**THE TASK:**
Find the lines in the records below that contain "query", and report each of them.

Segment Start: SUPPLIED MATERIAL

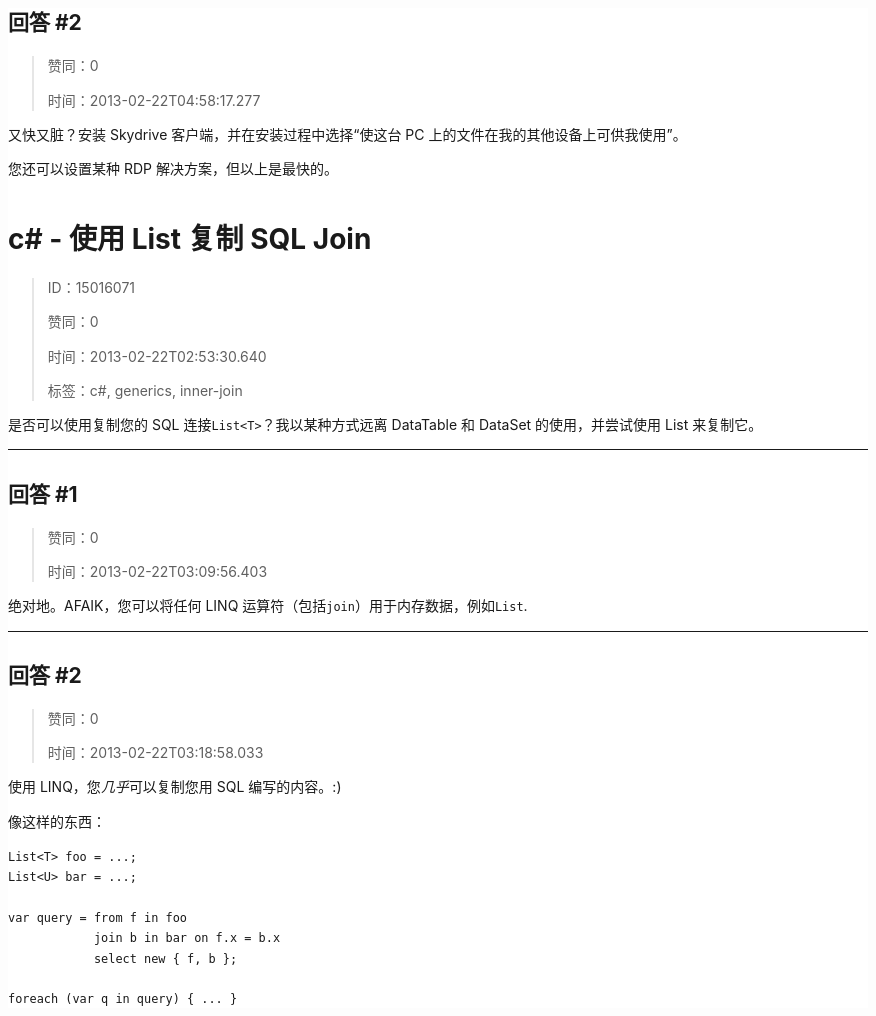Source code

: ## 回答 #2

> 赞同：0
> 
> 时间：2013-02-22T04:58:17.277

又快又脏？安装 Skydrive 客户端，并在安装过程中选择“使这台 PC 上的文件在我的其他设备上可供我使用”。

您还可以设置某种 RDP 解决方案，但以上是最快的。

# c# - 使用 List 复制 SQL Join

> ID：15016071
> 
> 赞同：0
> 
> 时间：2013-02-22T02:53:30.640
> 
> 标签：c#, generics, inner-join

是否可以使用复制您的 SQL 连接`List<T>`？我以某种方式远离 DataTable 和 DataSet 的使用，并尝试使用 List 来复制它。

* * *

## 回答 #1

> 赞同：0
> 
> 时间：2013-02-22T03:09:56.403

绝对地。AFAIK，您可以将任何 LINQ 运算符（包括`join`）用于内存数据，例如`List`.

* * *

## 回答 #2

> 赞同：0
> 
> 时间：2013-02-22T03:18:58.033

使用 LINQ，您*几乎*可以复制您用 SQL 编写的内容。:)

像这样的东西：

```
List<T> foo = ...;
List<U> bar = ...;

var query = from f in foo
            join b in bar on f.x = b.x
            select new { f, b };

foreach (var q in query) { ... } 
```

Segment End: SUPPLIED MATERIAL

**SOLUTION FOR THIS TASK:**
var query = from f in foo
foreach (var q in query) { ... } 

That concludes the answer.